GOAL OF THE EXERCISE: What lines in the records below hold the string "Department"? Please show them.

Rendered page images:

◇ ◇ ◇ ◇ ◇ ◇ ◇

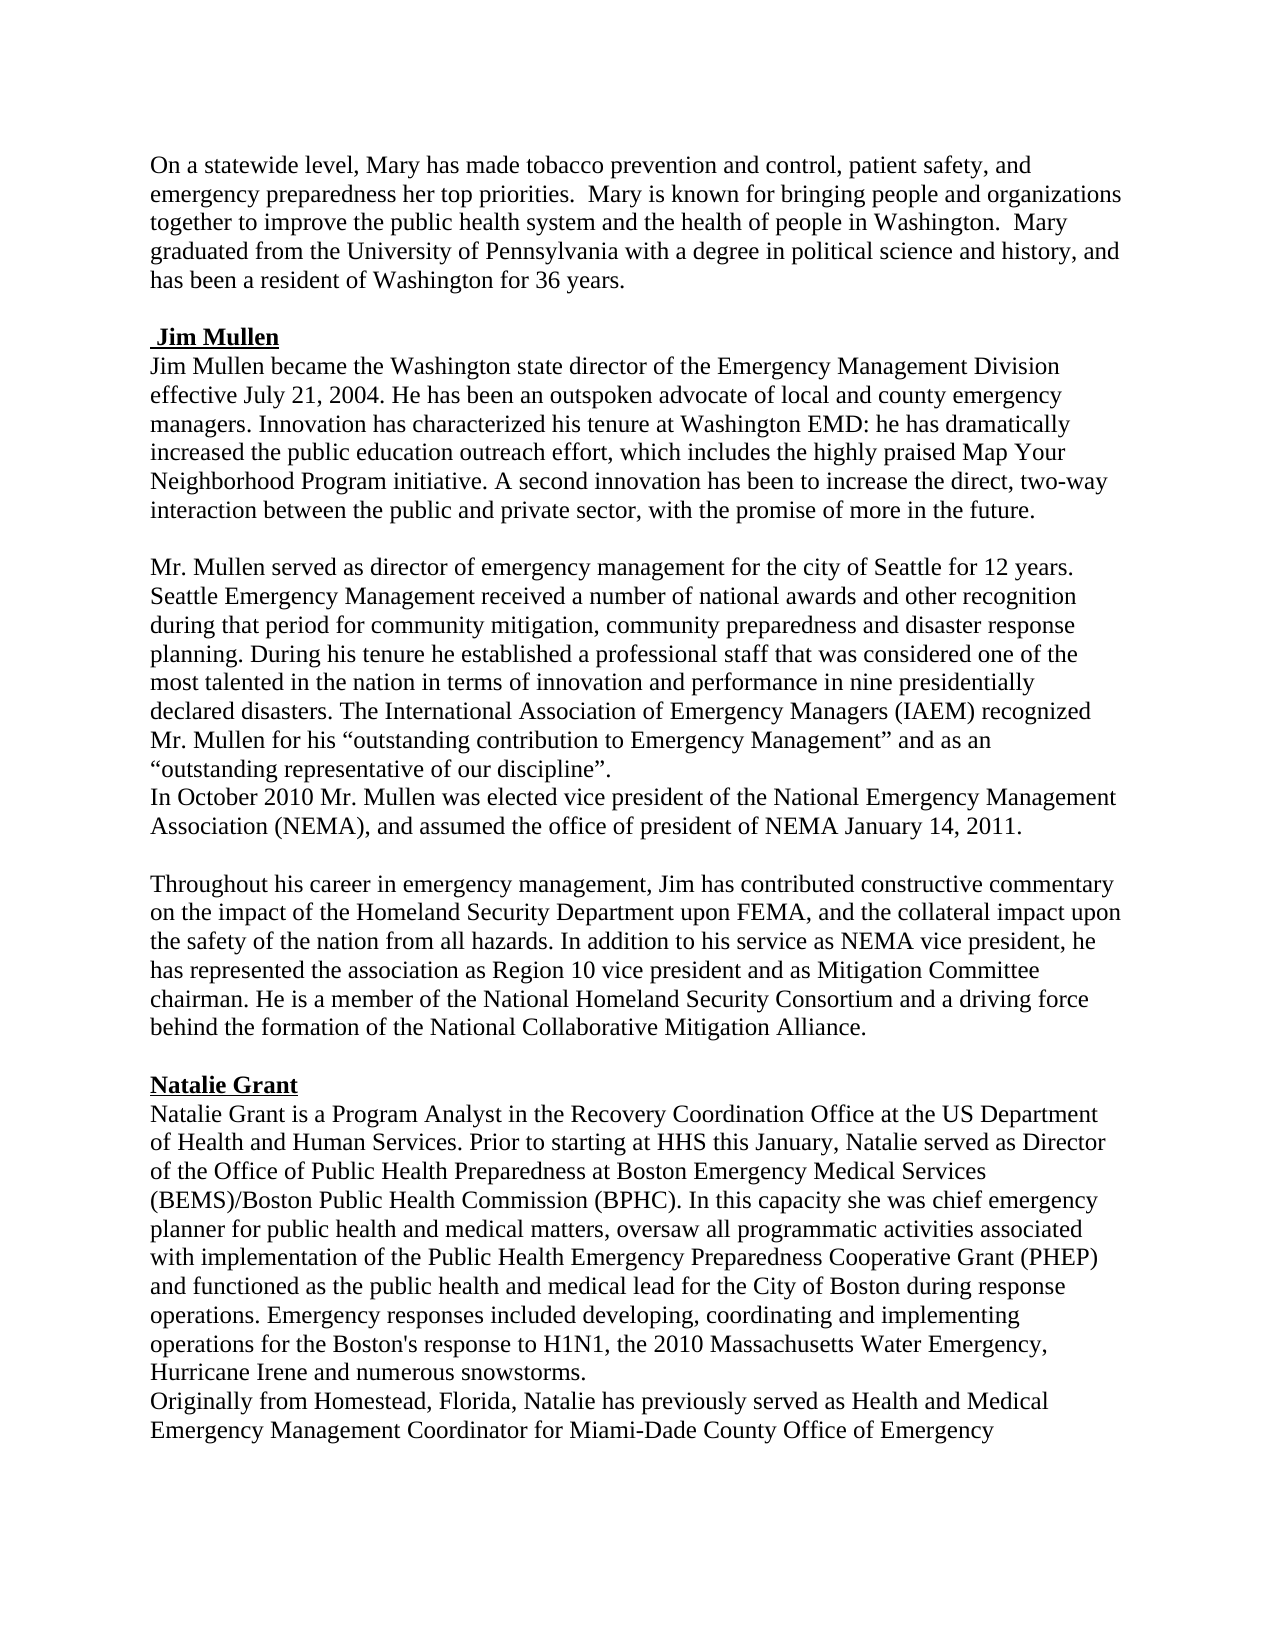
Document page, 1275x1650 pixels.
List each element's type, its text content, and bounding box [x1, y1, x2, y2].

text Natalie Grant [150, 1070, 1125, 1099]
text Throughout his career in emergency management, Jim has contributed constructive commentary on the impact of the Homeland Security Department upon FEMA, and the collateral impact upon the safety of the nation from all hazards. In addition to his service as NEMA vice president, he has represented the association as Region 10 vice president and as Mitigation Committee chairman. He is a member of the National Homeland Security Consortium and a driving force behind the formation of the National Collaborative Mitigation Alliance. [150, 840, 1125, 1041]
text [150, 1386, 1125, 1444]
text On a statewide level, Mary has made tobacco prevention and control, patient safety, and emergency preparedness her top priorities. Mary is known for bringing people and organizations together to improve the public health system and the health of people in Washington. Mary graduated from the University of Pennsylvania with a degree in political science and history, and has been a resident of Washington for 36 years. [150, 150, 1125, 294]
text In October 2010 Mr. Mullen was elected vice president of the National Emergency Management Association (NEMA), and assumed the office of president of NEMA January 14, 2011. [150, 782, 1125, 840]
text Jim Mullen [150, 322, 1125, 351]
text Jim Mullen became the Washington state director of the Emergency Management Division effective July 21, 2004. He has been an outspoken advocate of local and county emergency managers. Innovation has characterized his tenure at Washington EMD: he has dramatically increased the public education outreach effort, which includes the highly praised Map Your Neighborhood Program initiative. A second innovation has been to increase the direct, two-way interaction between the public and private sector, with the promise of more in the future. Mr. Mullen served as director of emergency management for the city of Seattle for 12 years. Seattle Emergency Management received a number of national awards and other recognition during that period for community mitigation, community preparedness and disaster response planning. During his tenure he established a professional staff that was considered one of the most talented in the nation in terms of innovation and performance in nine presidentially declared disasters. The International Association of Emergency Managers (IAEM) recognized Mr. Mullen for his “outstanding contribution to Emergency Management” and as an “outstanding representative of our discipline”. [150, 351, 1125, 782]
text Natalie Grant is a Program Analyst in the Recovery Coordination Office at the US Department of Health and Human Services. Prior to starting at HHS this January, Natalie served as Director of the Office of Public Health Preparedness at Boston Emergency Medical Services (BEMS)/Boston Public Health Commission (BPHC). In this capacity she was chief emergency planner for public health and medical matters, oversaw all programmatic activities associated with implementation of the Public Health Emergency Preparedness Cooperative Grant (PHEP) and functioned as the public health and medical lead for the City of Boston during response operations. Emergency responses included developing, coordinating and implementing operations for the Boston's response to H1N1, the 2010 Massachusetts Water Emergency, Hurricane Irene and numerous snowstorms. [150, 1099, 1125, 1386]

◇ ◇ ◇ ◇ ◇ ◇ ◇

OUTPUT OF THE TASK:
text Throughout his career in emergency management, Jim has contributed constructive commentary on the impact of the Homeland Security Department upon FEMA, and the collateral impact upon the safety of the nation from all hazards. In addition to his service as NEMA vice president, he has represented the association as Region 10 vice president and as Mitigation Committee chairman. He is a member of the National Homeland Security Consortium and a driving force behind the formation of the National Collaborative Mitigation Alliance. [150, 840, 1125, 1041]
text Natalie Grant is a Program Analyst in the Recovery Coordination Office at the US Department of Health and Human Services. Prior to starting at HHS this January, Natalie served as Director of the Office of Public Health Preparedness at Boston Emergency Medical Services (BEMS)/Boston Public Health Commission (BPHC). In this capacity she was chief emergency planner for public health and medical matters, oversaw all programmatic activities associated with implementation of the Public Health Emergency Preparedness Cooperative Grant (PHEP) and functioned as the public health and medical lead for the City of Boston during response operations. Emergency responses included developing, coordinating and implementing operations for the Boston's response to H1N1, the 2010 Massachusetts Water Emergency, Hurricane Irene and numerous snowstorms. [150, 1099, 1125, 1386]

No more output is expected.